Rewrite everything from the line containing "family: Pseudoclitocybaceae" down to the last of the lines below, replacing "common name" with "vernacular name" and keeping all else unchanged. Leave the pictures out of your answer.

Dataset records:
──────────────────────────────
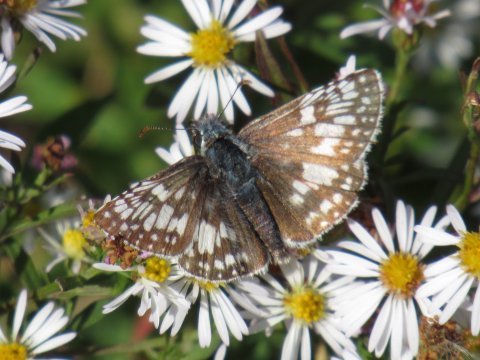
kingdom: Animalia
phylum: Arthropoda
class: Insecta
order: Lepidoptera
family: Hesperiidae
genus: Pyrgus
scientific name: Pyrgus communis
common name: Common Checkered-Skipper
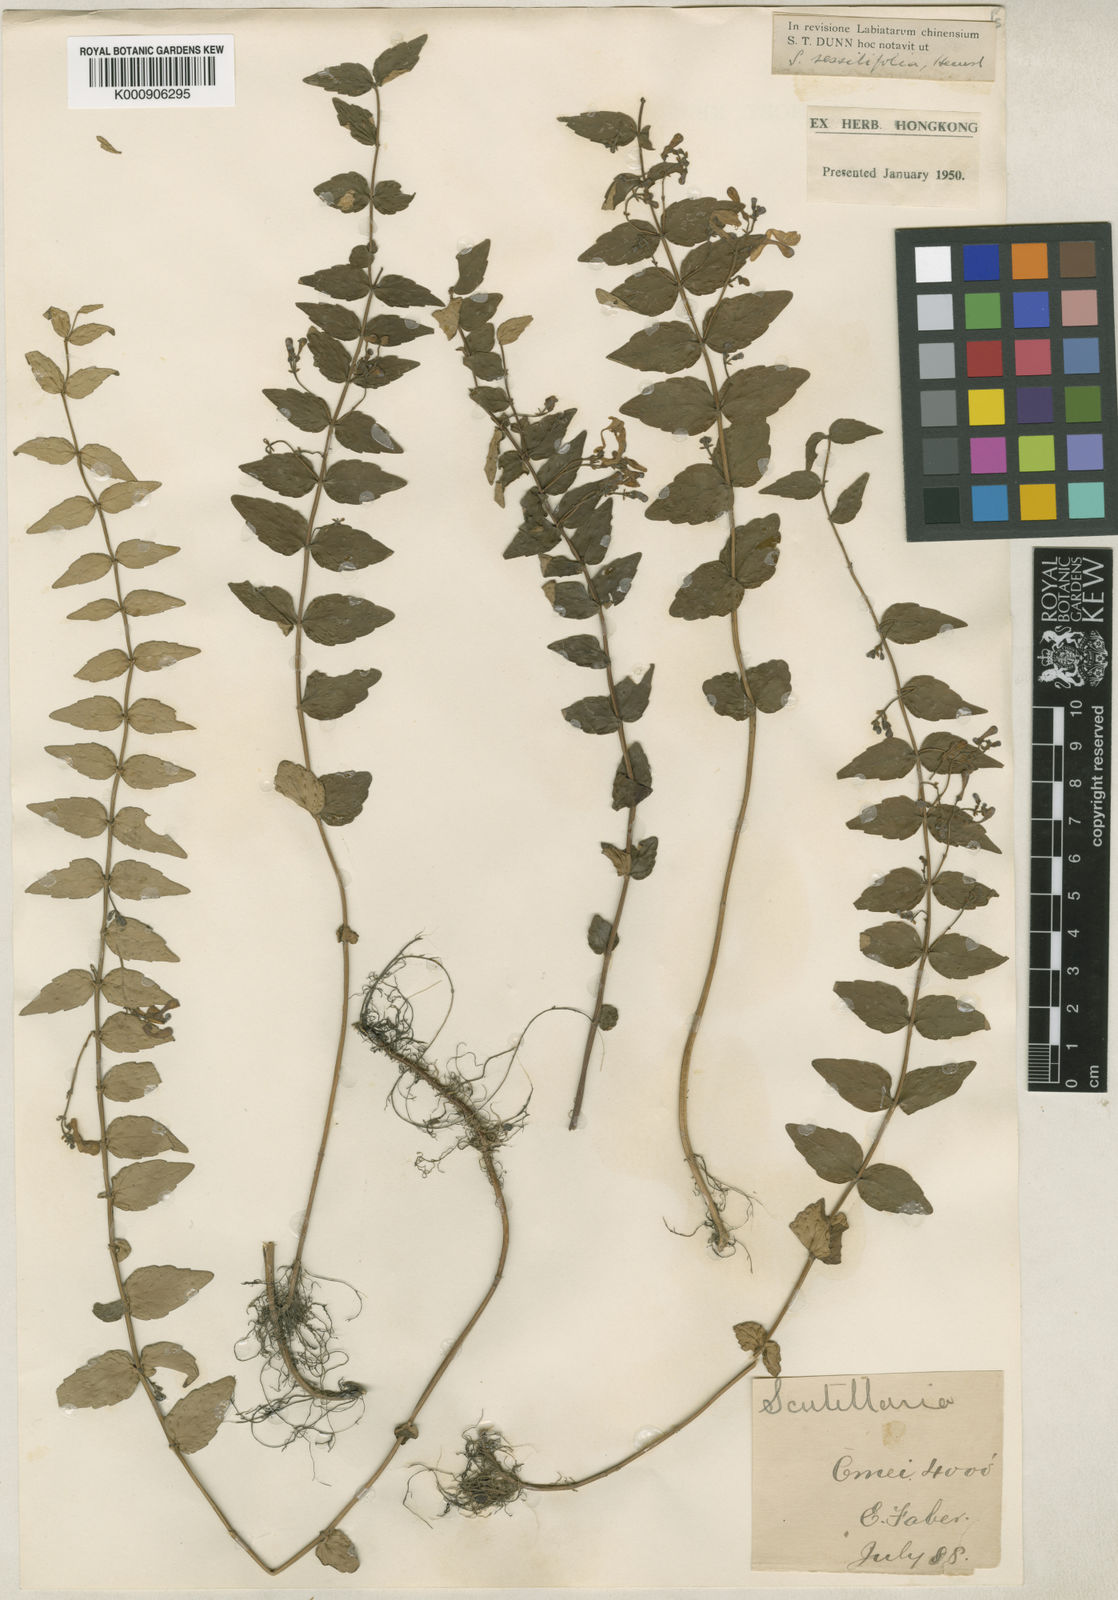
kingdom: Plantae
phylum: Tracheophyta
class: Magnoliopsida
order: Lamiales
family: Lamiaceae
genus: Scutellaria
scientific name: Scutellaria sessilifolia
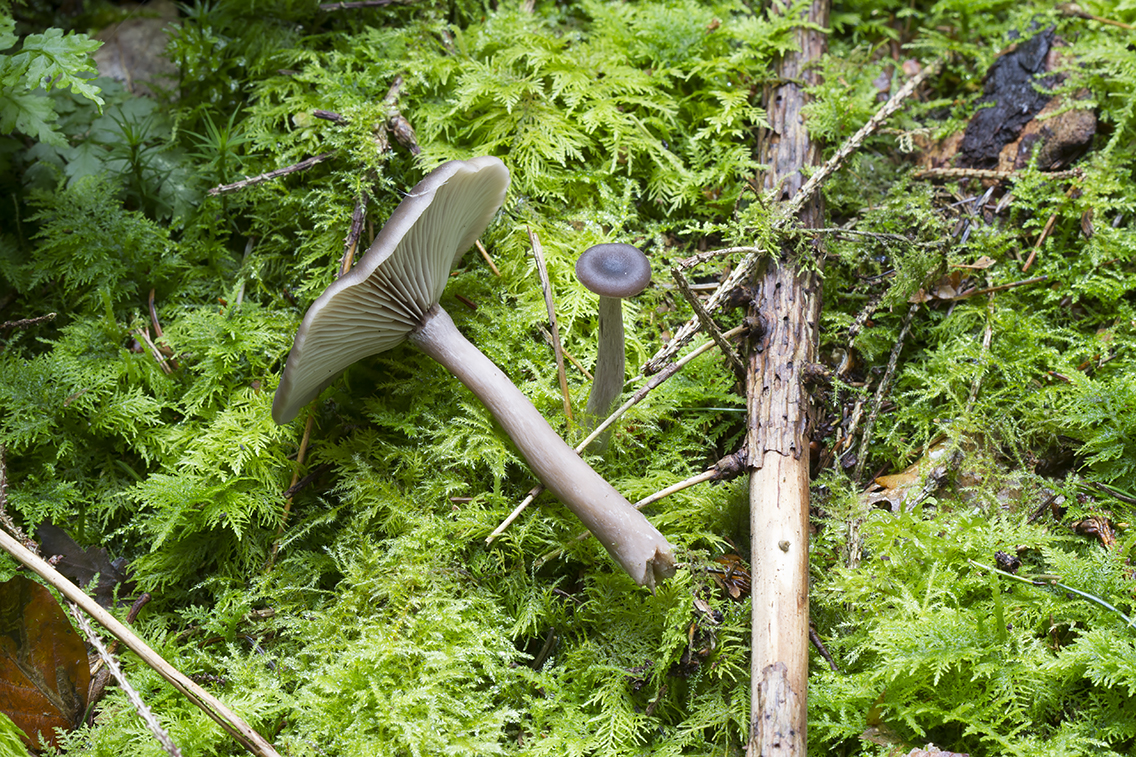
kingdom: Fungi
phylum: Basidiomycota
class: Agaricomycetes
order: Agaricales
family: Pseudoclitocybaceae
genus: Pseudoclitocybe
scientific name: Pseudoclitocybe cyathiformis
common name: almindelig bægertragthat
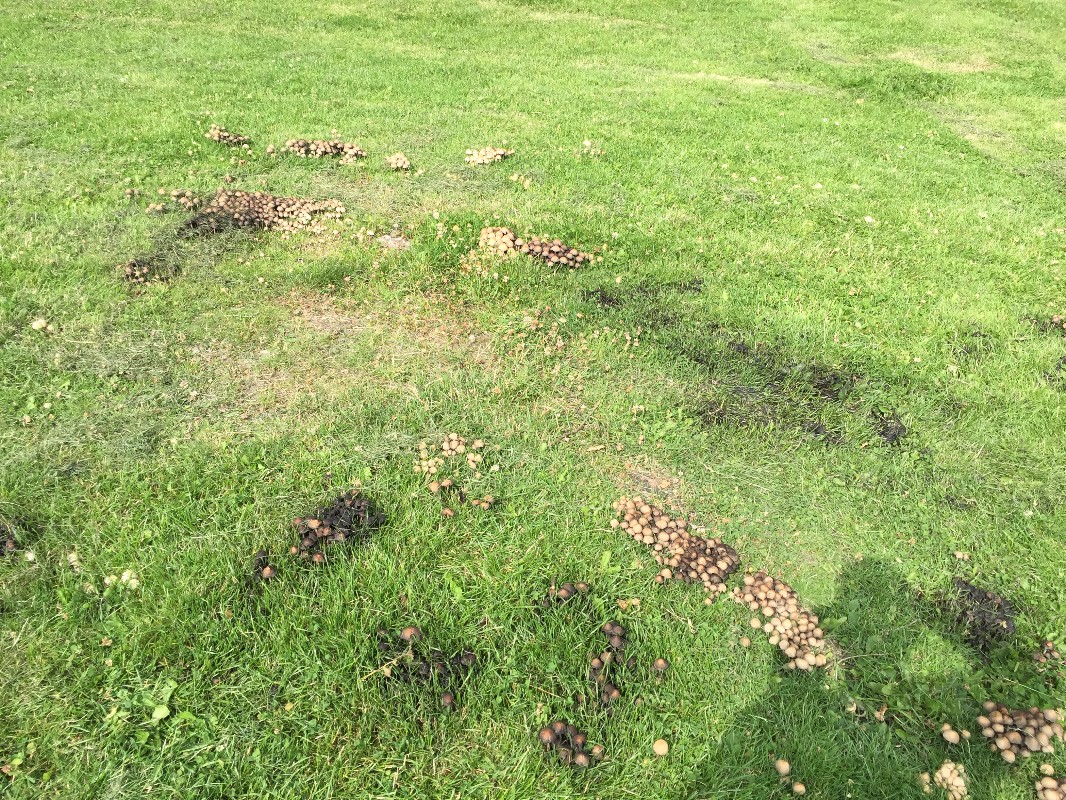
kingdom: Fungi
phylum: Basidiomycota
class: Agaricomycetes
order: Agaricales
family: Psathyrellaceae
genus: Coprinellus
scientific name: Coprinellus micaceus
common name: glimmer-blækhat
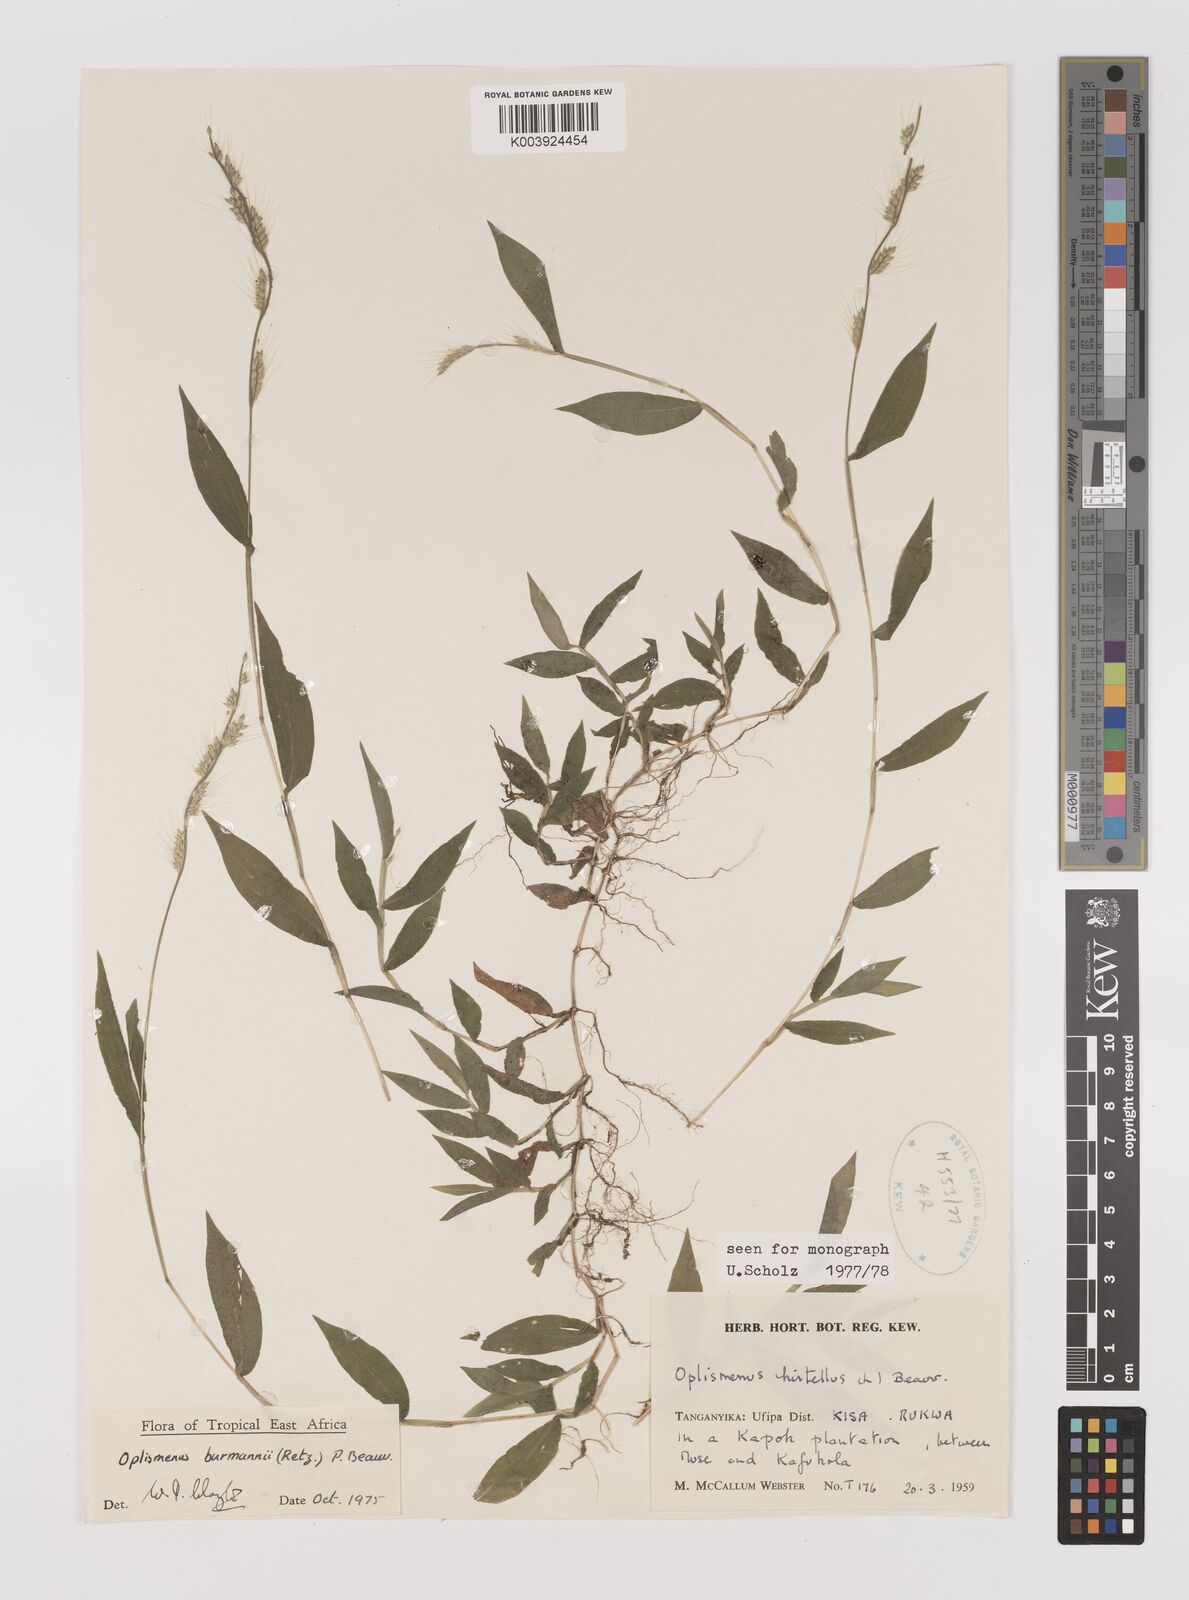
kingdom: Plantae
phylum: Tracheophyta
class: Liliopsida
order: Poales
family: Poaceae
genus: Oplismenus
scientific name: Oplismenus burmanni
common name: Burmann's basketgrass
──────────────────────────────
Written solution:
family: Pseudoclitocybaceae
genus: Pseudoclitocybe
scientific name: Pseudoclitocybe cyathiformis
vernacular name: almindelig bægertragthat
kingdom: Fungi
phylum: Basidiomycota
class: Agaricomycetes
order: Agaricales
family: Psathyrellaceae
genus: Coprinellus
scientific name: Coprinellus micaceus
vernacular name: glimmer-blækhat
kingdom: Plantae
phylum: Tracheophyta
class: Liliopsida
order: Poales
family: Poaceae
genus: Oplismenus
scientific name: Oplismenus burmanni
vernacular name: Burmann's basketgrass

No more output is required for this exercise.